The U.S. Department of Transportation's (USDOT) National Highway Traffic Safety Administration (NHTSA) recently teamed up with other agencies and activist groups to launch the first Distracted Driving Awareness Month.
Law enforcement at all levels is working to raise awareness this month on the risks associated with distracted driving, which can include using cell phones or other mobile devices, reading a newspaper or other activities that take the eyes off the road while driving. NHTSA is joining forces with the National Transportation Safety Board (NTSB), California Highway Patrol (CHP), the California Office of Traffic Safety (OTS) and Impact Teen Drivers (ITD) for the campaign.
“Behind every distracted driving death is a story of loss," U.S. Transportation Secretary Anthony Foxx said. "In the blink of an eye, lives can be transformed forever. Scrolling through song lists on a cell phone, or texting while driving, is not just irresponsible, it can have tragic consequences. We’re calling on drivers to put down their devices and help keep the roadways safe for all Americans.”

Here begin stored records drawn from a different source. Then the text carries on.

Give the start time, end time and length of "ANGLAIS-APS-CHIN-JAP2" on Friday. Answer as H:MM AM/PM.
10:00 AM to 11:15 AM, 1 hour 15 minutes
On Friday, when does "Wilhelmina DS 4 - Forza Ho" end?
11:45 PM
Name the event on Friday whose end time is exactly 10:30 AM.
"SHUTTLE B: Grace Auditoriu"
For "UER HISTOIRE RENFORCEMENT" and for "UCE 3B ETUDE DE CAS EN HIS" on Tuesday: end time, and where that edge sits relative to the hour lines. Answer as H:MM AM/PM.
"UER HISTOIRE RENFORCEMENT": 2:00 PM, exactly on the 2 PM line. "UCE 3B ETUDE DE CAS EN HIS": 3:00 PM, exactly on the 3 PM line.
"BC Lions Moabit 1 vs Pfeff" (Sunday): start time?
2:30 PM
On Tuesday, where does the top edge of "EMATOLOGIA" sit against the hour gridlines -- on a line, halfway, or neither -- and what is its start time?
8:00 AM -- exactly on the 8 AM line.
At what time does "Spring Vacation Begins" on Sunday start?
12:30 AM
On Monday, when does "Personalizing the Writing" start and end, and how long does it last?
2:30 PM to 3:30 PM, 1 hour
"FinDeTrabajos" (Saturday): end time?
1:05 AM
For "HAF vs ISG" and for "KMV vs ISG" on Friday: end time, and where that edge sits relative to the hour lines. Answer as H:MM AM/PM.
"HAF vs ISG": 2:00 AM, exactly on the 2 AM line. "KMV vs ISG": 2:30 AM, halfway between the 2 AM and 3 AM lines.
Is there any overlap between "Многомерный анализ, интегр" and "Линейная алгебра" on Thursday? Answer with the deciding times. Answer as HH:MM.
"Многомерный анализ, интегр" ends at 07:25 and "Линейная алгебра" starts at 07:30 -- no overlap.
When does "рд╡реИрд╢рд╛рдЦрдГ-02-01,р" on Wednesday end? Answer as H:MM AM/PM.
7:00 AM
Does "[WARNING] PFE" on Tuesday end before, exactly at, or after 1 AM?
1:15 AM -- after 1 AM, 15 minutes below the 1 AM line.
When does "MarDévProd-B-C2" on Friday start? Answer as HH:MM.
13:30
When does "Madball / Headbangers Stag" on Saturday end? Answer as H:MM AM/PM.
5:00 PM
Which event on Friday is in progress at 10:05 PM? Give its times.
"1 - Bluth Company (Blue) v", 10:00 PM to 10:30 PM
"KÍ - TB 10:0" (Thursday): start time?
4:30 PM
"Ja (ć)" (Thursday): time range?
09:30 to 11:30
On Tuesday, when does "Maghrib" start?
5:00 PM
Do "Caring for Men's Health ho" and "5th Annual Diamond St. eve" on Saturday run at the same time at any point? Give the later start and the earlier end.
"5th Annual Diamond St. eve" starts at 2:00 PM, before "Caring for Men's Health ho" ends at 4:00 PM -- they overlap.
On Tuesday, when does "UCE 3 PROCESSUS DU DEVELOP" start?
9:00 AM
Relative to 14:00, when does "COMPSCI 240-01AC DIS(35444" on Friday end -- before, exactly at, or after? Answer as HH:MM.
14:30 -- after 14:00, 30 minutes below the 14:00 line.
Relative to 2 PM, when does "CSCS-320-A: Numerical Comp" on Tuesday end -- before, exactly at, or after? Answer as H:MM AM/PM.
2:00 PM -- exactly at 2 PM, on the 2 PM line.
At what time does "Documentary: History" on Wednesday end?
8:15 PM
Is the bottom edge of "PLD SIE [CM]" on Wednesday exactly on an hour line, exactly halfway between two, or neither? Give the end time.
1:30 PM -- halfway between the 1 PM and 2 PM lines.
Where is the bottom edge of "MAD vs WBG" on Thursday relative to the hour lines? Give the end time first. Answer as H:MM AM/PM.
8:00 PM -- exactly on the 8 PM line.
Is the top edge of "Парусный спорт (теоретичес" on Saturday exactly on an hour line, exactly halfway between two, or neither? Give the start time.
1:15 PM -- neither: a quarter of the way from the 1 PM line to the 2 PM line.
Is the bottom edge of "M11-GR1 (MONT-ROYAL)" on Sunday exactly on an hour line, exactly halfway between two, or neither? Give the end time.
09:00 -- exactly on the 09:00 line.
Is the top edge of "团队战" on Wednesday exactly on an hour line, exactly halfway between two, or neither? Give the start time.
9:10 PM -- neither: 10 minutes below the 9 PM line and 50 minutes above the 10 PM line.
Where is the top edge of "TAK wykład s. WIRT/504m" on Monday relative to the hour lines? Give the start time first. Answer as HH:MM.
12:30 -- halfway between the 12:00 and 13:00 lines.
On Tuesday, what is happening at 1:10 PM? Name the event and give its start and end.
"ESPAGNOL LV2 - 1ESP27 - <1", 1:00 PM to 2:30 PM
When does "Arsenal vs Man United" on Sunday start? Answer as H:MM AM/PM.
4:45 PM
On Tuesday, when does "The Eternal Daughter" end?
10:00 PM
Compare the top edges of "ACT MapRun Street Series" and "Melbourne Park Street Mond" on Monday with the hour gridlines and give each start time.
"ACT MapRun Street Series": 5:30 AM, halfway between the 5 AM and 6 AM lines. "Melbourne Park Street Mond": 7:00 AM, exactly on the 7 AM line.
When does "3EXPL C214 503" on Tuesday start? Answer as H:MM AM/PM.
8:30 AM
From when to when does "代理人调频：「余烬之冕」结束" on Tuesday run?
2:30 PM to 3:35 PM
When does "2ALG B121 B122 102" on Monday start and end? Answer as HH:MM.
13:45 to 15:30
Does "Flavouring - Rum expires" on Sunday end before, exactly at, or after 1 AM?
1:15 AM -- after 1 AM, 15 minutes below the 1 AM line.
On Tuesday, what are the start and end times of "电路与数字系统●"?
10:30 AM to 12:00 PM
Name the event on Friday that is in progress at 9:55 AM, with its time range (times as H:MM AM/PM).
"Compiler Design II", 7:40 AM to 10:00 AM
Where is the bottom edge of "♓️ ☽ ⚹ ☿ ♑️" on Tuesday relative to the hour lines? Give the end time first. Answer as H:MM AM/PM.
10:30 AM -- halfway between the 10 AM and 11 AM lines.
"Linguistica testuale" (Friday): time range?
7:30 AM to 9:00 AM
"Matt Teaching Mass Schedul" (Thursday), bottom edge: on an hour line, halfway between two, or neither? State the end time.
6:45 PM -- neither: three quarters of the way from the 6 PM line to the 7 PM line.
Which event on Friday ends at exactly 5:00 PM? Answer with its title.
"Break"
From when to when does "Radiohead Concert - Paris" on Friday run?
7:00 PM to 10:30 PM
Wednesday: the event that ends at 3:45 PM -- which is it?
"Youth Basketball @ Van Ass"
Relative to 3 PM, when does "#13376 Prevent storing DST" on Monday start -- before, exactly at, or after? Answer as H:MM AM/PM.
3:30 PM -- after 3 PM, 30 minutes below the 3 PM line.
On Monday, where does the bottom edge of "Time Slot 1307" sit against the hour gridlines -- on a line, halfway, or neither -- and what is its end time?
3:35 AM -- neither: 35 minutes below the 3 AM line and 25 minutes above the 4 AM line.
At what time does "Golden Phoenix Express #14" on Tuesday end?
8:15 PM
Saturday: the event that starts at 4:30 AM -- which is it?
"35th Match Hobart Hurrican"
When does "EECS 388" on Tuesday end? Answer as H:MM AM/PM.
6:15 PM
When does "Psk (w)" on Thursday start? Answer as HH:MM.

In 2013, 3,154 people died and 424,000 were injured in crashes tied to distracted driving in all 50 states, the District of Columbia and Puerto Rico, USDOT data said.
“Lives are at stake on our highways," NHTSA Administrator Mark Rosekind said. "We want to drive behavior change and stop bad habits in their tracks. We’ve learned over the years that drivers tend to be more responsive to changing their ways if there is a price for their actions. The cost of a ticket is nothing compared to the irrevocable cost of taking someone’s life.”
A 2014 American Automobile Association Foundation study that focused on behavior instead of law enforcement data found that distractions from cell phone use often don't show up in official government statistics.